A Columbus attorney is reminding us that Mississippi is an employment at will state.

“You can walk in the door one day and you know if the bossman or bosswoman doesn’t like what they are seeing they can terminate your employment. Now there may be some consequences on the other side of that,” said Bruce Johnson/CPI Group.

“Which means you could hire or not hire someone or terminate someone for a good reason, bad reason, or no reason. Unless its a reason prohibited by some other law,” said Taylor Smith/Veteran Attorney.

Like in the recent case where a federal law sided with a muslim woman wearing a religious headdress, seeking employment at retail giant Abercrombie & Fitch, was not hired.

“Whether its hiring, firing, failure to promote or demote.
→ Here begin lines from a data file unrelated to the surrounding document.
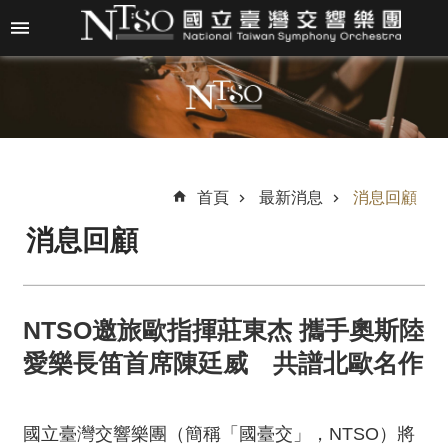
跳到主要內容區塊
進
階
搜
尋
首頁
最新消息
消息回顧
消息回顧
關
於
N
T
NTSO邀旅歐指揮莊東杰 攜手奧斯陸
S
O
愛樂長笛首席陳廷威 共譜北歐名作
最
新
國立臺灣交響樂團（簡稱「國臺交」，NTSO）將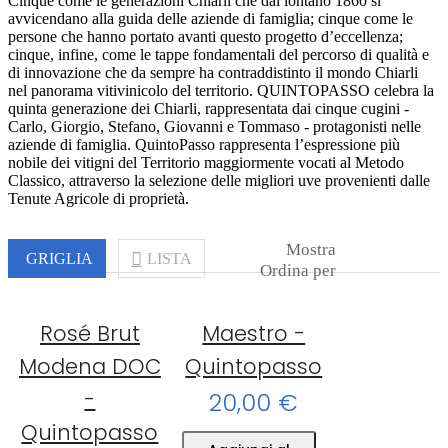
Cinque come le generazioni Chiarli che dal lontano 1860 si
avvicendano alla guida delle aziende di famiglia; cinque come le
persone che hanno portato avanti questo progetto d’eccellenza;
cinque, infine, come le tappe fondamentali del percorso di qualità e
di innovazione che da sempre ha contraddistinto il mondo Chiarli
nel panorama vitivinicolo del territorio. QUINTOPASSO celebra la
quinta generazione dei Chiarli, rappresentata dai cinque cugini -
Carlo, Giorgio, Stefano, Giovanni e Tommaso - protagonisti nelle
aziende di famiglia. QuintoPasso rappresenta l’espressione più
nobile dei vitigni del Territorio maggiormente vocati al Metodo
Classico, attraverso la selezione delle migliori uve provenienti dalle
Tenute Agricole di proprietà.
Mostra
GRIGLIA
LISTA
Ordina per
Rosé Brut
Maestro -
Modena DOC
Quintopasso
-
20,00 €
Quintopasso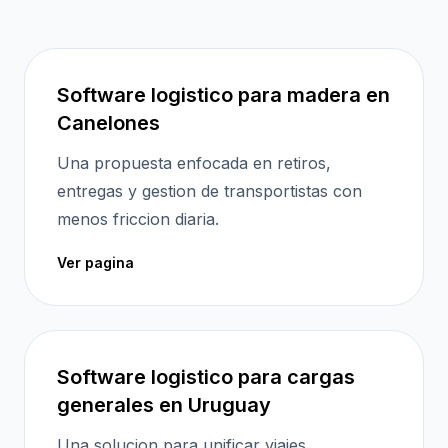
Software logistico para madera en
Canelones
Una propuesta enfocada en retiros,
entregas y gestion de transportistas con
menos friccion diaria.
Ver pagina
Software logistico para cargas
generales en Uruguay
Una solucion para unificar viajes,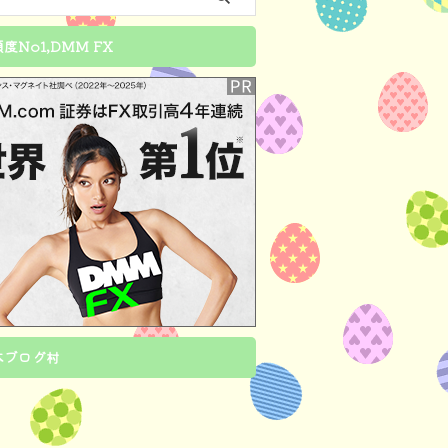
度No1,DMM FX
本ブログ村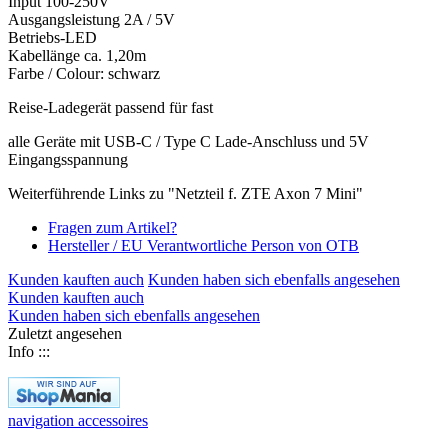
Input 100-250V
Ausgangsleistung 2A / 5V
Betriebs-LED
Kabellänge ca. 1,20m
Farbe / Colour: schwarz
Reise-Ladegerät passend für fast
alle Geräte mit USB-C / Type C Lade-Anschluss und 5V
Eingangsspannung
Weiterführende Links zu "Netzteil f. ZTE Axon 7 Mini"
Fragen zum Artikel?
Hersteller / EU Verantwortliche Person von OTB
Kunden kauften auch
Kunden haben sich ebenfalls angesehen
Kunden kauften auch
Kunden haben sich ebenfalls angesehen
Zuletzt angesehen
Info :::
navigation accessoires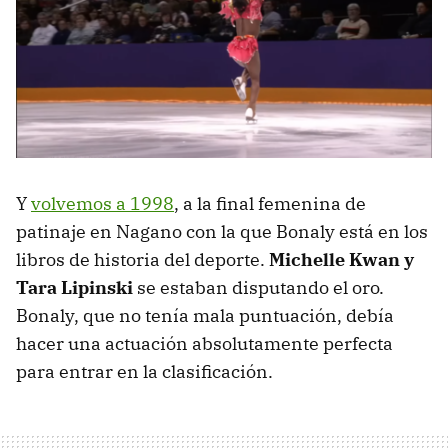
Y
volvemos a 1998
, a la final femenina de
patinaje en Nagano con la que Bonaly está en los
libros de historia del deporte.
Michelle Kwan y
Tara Lipinski
se estaban disputando el oro.
Bonaly, que no tenía mala puntuación, debía
hacer una actuación absolutamente perfecta
para entrar en la clasificación.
Any adverse employment decision thats because of someone’s race, sex, or religion as so far as Title 7 is concerned would be illegal,” said Taylor Smith.

Given the fact that federal law supercedes or trumps state law, the thin line of reasoning comes to bare in the case of the rights of the business owner and the worker seeking or retaining employment.
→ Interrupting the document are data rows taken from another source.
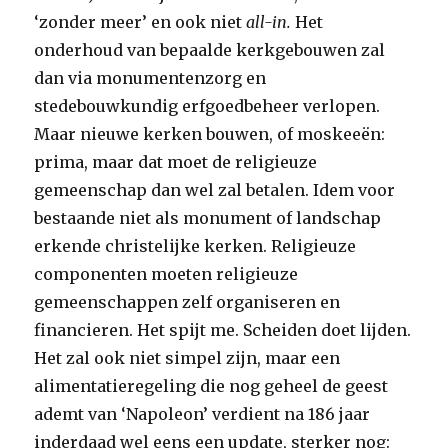
‘zonder meer’ en ook niet
all-in.
Het
onderhoud van bepaalde kerkgebouwen zal
dan via monumentenzorg en
stedebouwkundig erfgoedbeheer verlopen.
Maar nieuwe kerken bouwen, of moskeeën:
prima, maar dat moet de religieuze
gemeenschap dan wel zal betalen. Idem voor
bestaande niet als monument of landschap
erkende christelijke kerken. Religieuze
componenten moeten religieuze
gemeenschappen zelf organiseren en
financieren. Het spijt me. Scheiden doet lijden.
Het zal ook niet simpel zijn, maar een
alimentatieregeling die nog geheel de geest
ademt van ‘Napoleon’ verdient na 186 jaar
inderdaad wel eens een update, sterker nog: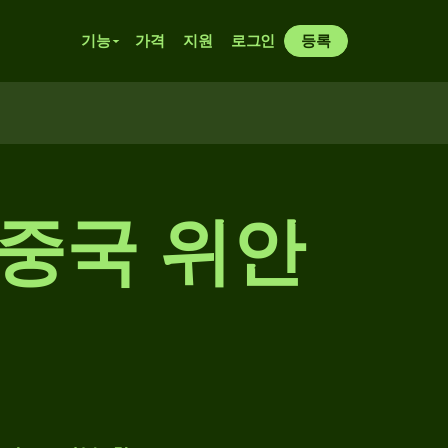
기능
가격
지원
로그인
등록
 중국 위안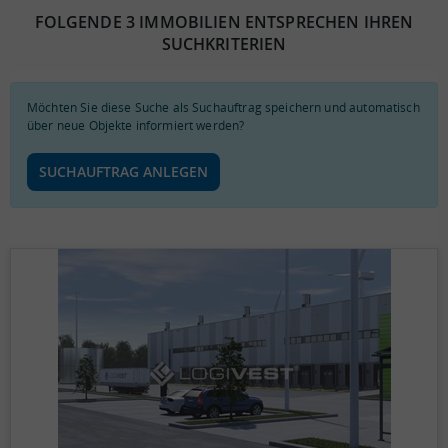
FOLGENDE 3 IMMOBILIEN ENTSPRECHEN IHREN
SUCHKRITERIEN
Möchten Sie diese Suche als Suchauftrag speichern und automatisch
über neue Objekte informiert werden?
SUCHAUFTRAG ANLEGEN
“It can’t put undo burden on either the business you are working for or the other coworkers in the establishment so they would have to communicate to the place they are applying prior to them coming on board,” said Bruce Johnson.
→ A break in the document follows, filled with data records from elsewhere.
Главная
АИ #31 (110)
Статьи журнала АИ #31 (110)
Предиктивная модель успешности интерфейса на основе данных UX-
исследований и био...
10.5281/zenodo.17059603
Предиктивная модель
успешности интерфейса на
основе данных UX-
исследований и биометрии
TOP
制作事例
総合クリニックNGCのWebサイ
When referring to religious rights, keep in mind the term has become much broader than dealing with an employee that happens to be a Christian.

“Doesn’t matter what the color, ethnicity, religion, none of those things matter if they can go on line and go through our application process they become an applicant of the CPI Group,” said Bruce Johnson.

In an 8 to 1 decision the Supreme Court ruled in favor of the muslim job applicant sighting that the business did not make accommodations for her religion….even though she didn’t ask she was awarded $20 million dollars in damages.